It appears Passport Canada had little choice but to significantly raise the cost to Canadians of obtaining or renewing a passport.
But it's still too much.
The federal agency officially announced the passport price hikes last week, although they were revealed in the fall when the government introduced a series of high-tech measures designed to make our travel documents more secure.
These improvements cost money. Also, it has been many years since the price of passports was raised. The government wants passports to pay for themselves.
So, starting next year, the cost of a five-year passport will raise to $120 from $87. A 10-year passport will be offered beginning in July for $160. Replacement fees, children's passports and the cost of applying from outside the country will also jump.
Being that passports are now required even for travel to the United States, these price hikes could become a burden to seniors and low-income Canadians, an agency cost-benefit analysis admitted.
The solution, the agency said, could be a NEXUS card, which can be used only for travel between Canada and the U.S. and really isn't much, if any, cheaper than a passport.

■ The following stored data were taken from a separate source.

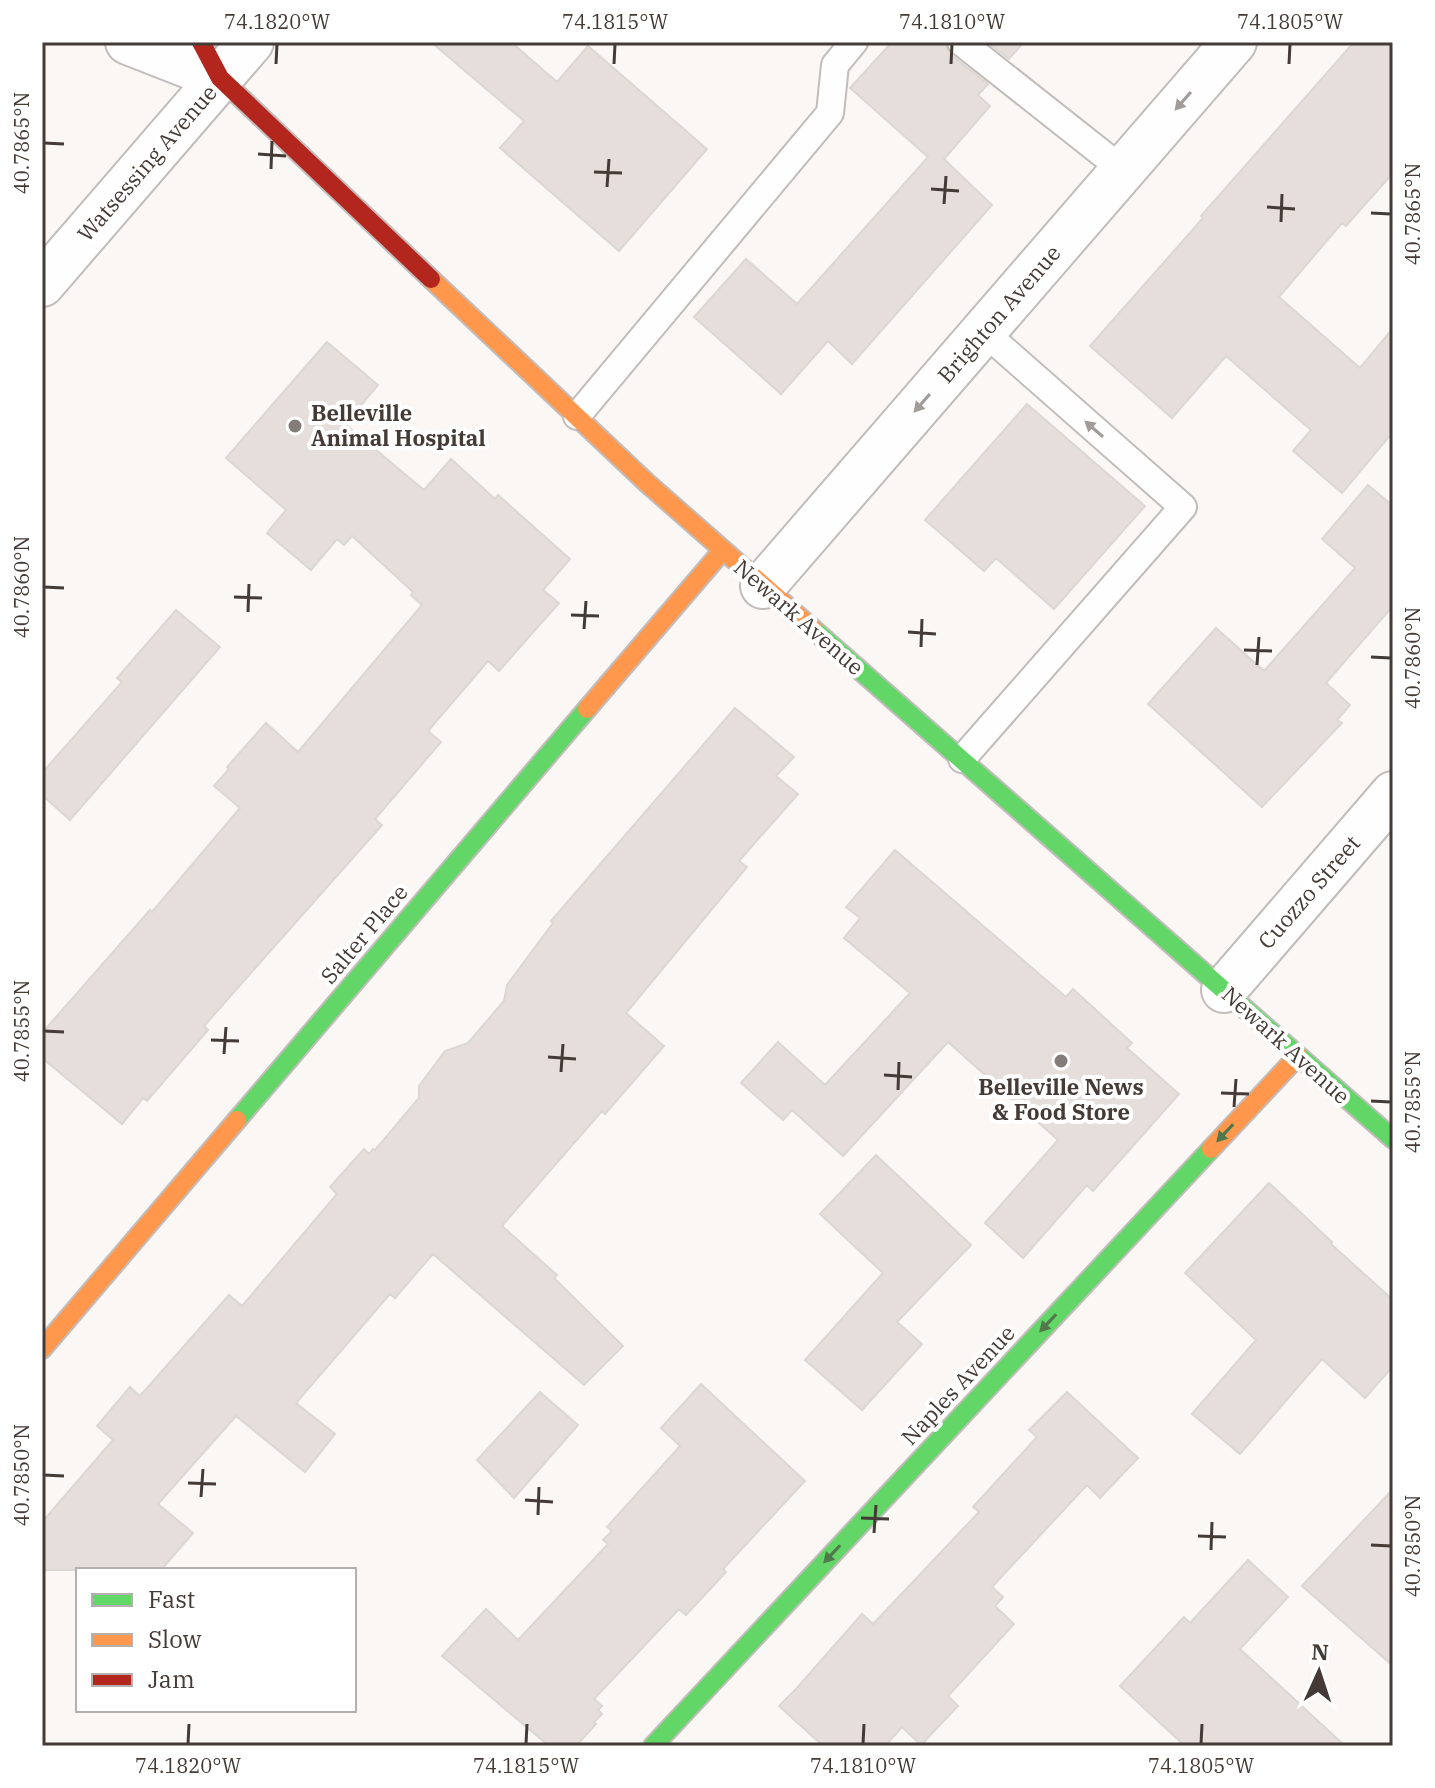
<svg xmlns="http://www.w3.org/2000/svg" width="1435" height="1788" font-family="'IBM Plex Serif',serif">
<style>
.building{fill:#e6deda;stroke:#dbd7d2;stroke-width:2}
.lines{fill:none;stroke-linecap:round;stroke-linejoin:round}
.lane-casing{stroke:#c2bcba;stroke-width:30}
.street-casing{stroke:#c2bcba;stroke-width:48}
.fast-casing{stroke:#c2bcba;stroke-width:22}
.slow-casing{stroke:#c2bcba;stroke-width:22}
.jam-casing{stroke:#c2bcba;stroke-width:22}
.lane{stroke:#fefefe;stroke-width:26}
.street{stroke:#fefefe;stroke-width:44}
.fast{stroke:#63d668;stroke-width:18}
.slow{stroke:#ff974d;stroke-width:18}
.jam{stroke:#b3261e;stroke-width:18}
.oneway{fill:#a19c9a}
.oneway2{fill:#50784a}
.ticks{fill:none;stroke:#443a36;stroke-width:3}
.poi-dot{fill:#847c79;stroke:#fff;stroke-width:3}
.labels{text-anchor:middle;stroke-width:8;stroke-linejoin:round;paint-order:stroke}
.street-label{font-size:22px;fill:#443a36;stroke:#fff}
.poi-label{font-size:22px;font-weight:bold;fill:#443a36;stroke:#fff;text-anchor:start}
.neatline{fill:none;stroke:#443a36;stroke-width:3}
.ticks-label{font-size:20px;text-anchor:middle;fill:#443a36}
</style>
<rect width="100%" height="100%" fill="#faf7f5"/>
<path class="building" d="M431,42H511L557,82L588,46L707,149L619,251L500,148L524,121Z
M892,42H945L947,49L951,55L988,84L978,95L990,106L944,159L992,205L852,364L828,341L781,394L694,317L746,259L797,304L928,157L850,88Z
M987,42H1024L1009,59Z
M1354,42H1393V173L1346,226L1342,223L1279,297L1360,368L1393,328V432L1342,493L1293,451L1311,430L1226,356L1172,418L1090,346L1203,218L1201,216Z
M327,342L378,385L345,424L424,490L451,459L495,499L498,495L570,559L543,590L559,603L499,671L488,661L428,731L441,742L375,819L382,825L204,1026L208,1030L147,1101L143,1098L122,1124L42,1058V1033L150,910L152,912L240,808L214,786L229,769L227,767L266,723L298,752L422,605L411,595L413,592L352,536L344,545L337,539L311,570L267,533L286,510L226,458Z
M1027,404L1145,506L1054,609L996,558L984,571L925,520Z
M1368,485L1393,506V606L1326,683L1350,705L1337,720L1342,723L1262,807L1148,704L1216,628L1264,671L1355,568L1322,539Z
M176,610L220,647L70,820L42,795V773L122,682L117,678Z
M735,708L794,757L776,776L798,794L739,861L747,867L626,1013L664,1046L605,1114L602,1111L502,1226L557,1275L554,1278L623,1346L584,1385L433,1254L395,1298L390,1294L296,1403L335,1434L305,1472L236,1416L158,1504L193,1533L161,1570H42V1522L113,1440L97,1426L130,1387L140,1396L229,1295L242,1306L337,1194L330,1187L364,1149L369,1154L373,1149L375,1150L419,1098V1086L445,1051L468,1043L504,1001L507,985L553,923L551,921Z
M895,850L1066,997L1073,989L1132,1043L1127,1048L1179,1094L1093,1191L1087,1185L1023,1258L985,1223L1058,1140L948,1042L843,1156L792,1110L783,1120L741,1083L778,1042L825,1085L910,993L844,938L860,918L846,907Z
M876,1155L971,1245L897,1322L922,1344L862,1410L805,1360L883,1273L820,1214Z
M1269,1183L1332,1242L1331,1244L1393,1300V1366L1365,1398L1322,1359L1240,1454L1192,1414L1256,1340L1185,1273Z
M701,1384L805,1481L723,1569L726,1572L686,1615L679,1609L594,1699L602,1706L598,1710L602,1714L594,1722L596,1724L576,1746H549L442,1656L486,1609L518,1640L608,1544L603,1540L612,1531L607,1527L680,1446L661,1428Z
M540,1392L578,1425L514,1498L477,1460Z
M1067,1392L1138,1458L1100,1498L1087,1485L992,1587L1003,1597L995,1606L1014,1624L948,1696L958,1706L921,1745L902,1727L885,1746H823L779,1706L796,1689L862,1614L873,1624L979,1512L973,1507L1037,1437L1029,1430Z
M1393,1489V1666L1302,1586Z
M1248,1560L1288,1597L1240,1649L1345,1746H1185L1120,1686L1184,1617L1190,1623Z"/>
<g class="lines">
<g class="lane-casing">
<path id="lane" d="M961,42L1123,170
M577,416L830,113L835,65L854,42
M962,759L1183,507L984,332"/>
</g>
<g class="street-casing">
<path id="street" d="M128,42L220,78
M42,284L251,42
M763,586L1234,42
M1224,990L1393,794"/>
</g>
<g class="fast-casing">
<path id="fast" d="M813,629L1393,1139
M237,1120L587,709
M653,1746L1211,1149"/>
</g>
<g class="slow-casing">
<path id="slow" d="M431,279L647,483L813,629
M587,709L723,550
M1211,1149L1298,1056
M42,1349L237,1120"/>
</g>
<g class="jam-casing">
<path id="jam" d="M201,42L220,78L431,279"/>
</g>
<use href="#lane" class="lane"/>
<use href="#street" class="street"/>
<use href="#fast" class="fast"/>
<use href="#slow" class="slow"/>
<use href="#jam" class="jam"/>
</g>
<defs><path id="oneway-solid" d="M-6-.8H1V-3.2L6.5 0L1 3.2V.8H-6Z" transform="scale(2)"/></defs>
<g class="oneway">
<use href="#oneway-solid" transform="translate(1183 101) rotate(131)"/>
<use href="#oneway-solid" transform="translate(922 403) rotate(131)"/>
<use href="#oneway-solid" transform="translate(1094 429) rotate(-139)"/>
</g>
<g class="oneway2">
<use href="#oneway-solid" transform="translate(1225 1133) rotate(133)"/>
<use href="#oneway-solid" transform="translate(1048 1323) rotate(133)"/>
<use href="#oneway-solid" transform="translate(832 1554) rotate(133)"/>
</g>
<path class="ticks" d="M276,64L277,44M614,64L615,44M951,64L952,44M1289,64L1290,44M44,143L64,144M258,154L286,156M271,169L272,141M594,172L622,173M607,187L609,159M931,189L959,191M944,204L946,176M1267,207L1295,209M1371,213L1391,214M1281,222L1282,194M44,587L64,588M234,597L262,598M248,612L249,584M571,615L599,616M584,629L586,601M908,632L936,634M921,647L922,619M1244,650L1272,651M1371,657L1391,658M1257,665L1259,637M44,1031L64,1032M211,1040L239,1041M224,1054L226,1027M548,1057L576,1059M561,1072L563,1044M884,1075L912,1077M898,1090L899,1062M1221,1093L1249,1094M1371,1101L1391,1102M1234,1107L1236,1079M44,1475L64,1476M188,1483L216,1484M201,1497L203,1469M525,1500L553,1502M538,1515L539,1487M861,1518L889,1519M874,1533L876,1505M1198,1536L1226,1537M1371,1545L1391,1546M1211,1550L1212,1522M188,1744L189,1724M526,1744L527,1724M863,1744L864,1724M1201,1744L1202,1724"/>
<g class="poi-dot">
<circle cx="295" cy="426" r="8"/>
<circle cx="1061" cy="1061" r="8"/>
</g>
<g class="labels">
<g class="street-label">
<text transform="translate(147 163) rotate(-49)" y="8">Watsessing Avenue</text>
<text transform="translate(999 314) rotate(-49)" y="8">Brighton Avenue</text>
<text transform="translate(799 617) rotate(41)" y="8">Newark Avenue</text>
<text transform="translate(1309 892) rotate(-49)" y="8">Cuozzo Street</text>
<text transform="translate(364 934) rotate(-50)" y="8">Salter Place</text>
<text transform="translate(1286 1045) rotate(42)" y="8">Newark Avenue</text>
<text transform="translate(958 1385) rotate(-47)" y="8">Naples Avenue</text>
</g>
<g class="poi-label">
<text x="311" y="421">Belleville<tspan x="311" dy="25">Animal Hospital</tspan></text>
<text x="1061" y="1095" text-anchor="middle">Belleville News<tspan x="1061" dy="25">&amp; Food Store</tspan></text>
</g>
</g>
<rect width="1435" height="1788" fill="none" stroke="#ffffff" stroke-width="88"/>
<rect x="76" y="1568" width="280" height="144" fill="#ffffff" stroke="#b4b0af" stroke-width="2"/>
<rect x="92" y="1594" width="40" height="12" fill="#63d668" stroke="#b4b0af" stroke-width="2"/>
<text x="148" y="1608" font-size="24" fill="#443a36">Fast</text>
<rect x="92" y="1634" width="40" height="12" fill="#ff974d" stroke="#b4b0af" stroke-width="2"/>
<text x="148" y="1648" font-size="24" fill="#443a36">Slow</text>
<rect x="92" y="1674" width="40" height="12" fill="#b3261e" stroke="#b4b0af" stroke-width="2"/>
<text x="148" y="1688" font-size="24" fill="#443a36">Jam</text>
<g transform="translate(1319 1672) rotate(3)" stroke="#ffffff" stroke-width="6" paint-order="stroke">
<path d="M0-6L14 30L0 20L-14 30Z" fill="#443a36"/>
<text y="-12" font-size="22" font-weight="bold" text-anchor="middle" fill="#443a36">N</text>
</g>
<rect x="44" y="44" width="1347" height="1700" class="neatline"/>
<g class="ticks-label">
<text x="277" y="29">74.1820°W</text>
<text x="615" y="29">74.1815°W</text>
<text x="952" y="29">74.1810°W</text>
<text x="1290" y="29">74.1805°W</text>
<text transform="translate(22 143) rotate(-90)" y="7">40.7865°N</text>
<text transform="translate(1413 214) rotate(-90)" y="7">40.7865°N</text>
<text transform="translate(22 587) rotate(-90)" y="7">40.7860°N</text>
<text transform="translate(1413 658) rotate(-90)" y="7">40.7860°N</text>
<text transform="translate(22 1031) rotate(-90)" y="7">40.7855°N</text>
<text transform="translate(1413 1102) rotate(-90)" y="7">40.7855°N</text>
<text transform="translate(22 1475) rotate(-90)" y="7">40.7850°N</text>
<text transform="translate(1413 1546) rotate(-90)" y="7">40.7850°N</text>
<text x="188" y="1773">74.1820°W</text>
<text x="526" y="1773">74.1815°W</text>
<text x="863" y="1773">74.1810°W</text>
<text x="1201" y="1773">74.1805°W</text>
</g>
</svg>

"Or (they may) decide not to travel."
In other words, Passport Canada and its governing overseers, who insist the agency pay its own way, are saying to some Canadians: tough beans.
If you can't afford a basic Canadian travel document, then you don't deserve one, the government is saying.
This is callous government policy.
A passport and the ability to travel should be considered pretty much basic Canadian rights.
It's like the situation BC Ferries has created with its fares - putting the price of travel out of reach for some.
The user-pay concept for passports is a reasonable idea, but it can't be so rigidly applied that the cost goes out of reach for some segments of society.
All Canadians have the right to a passport.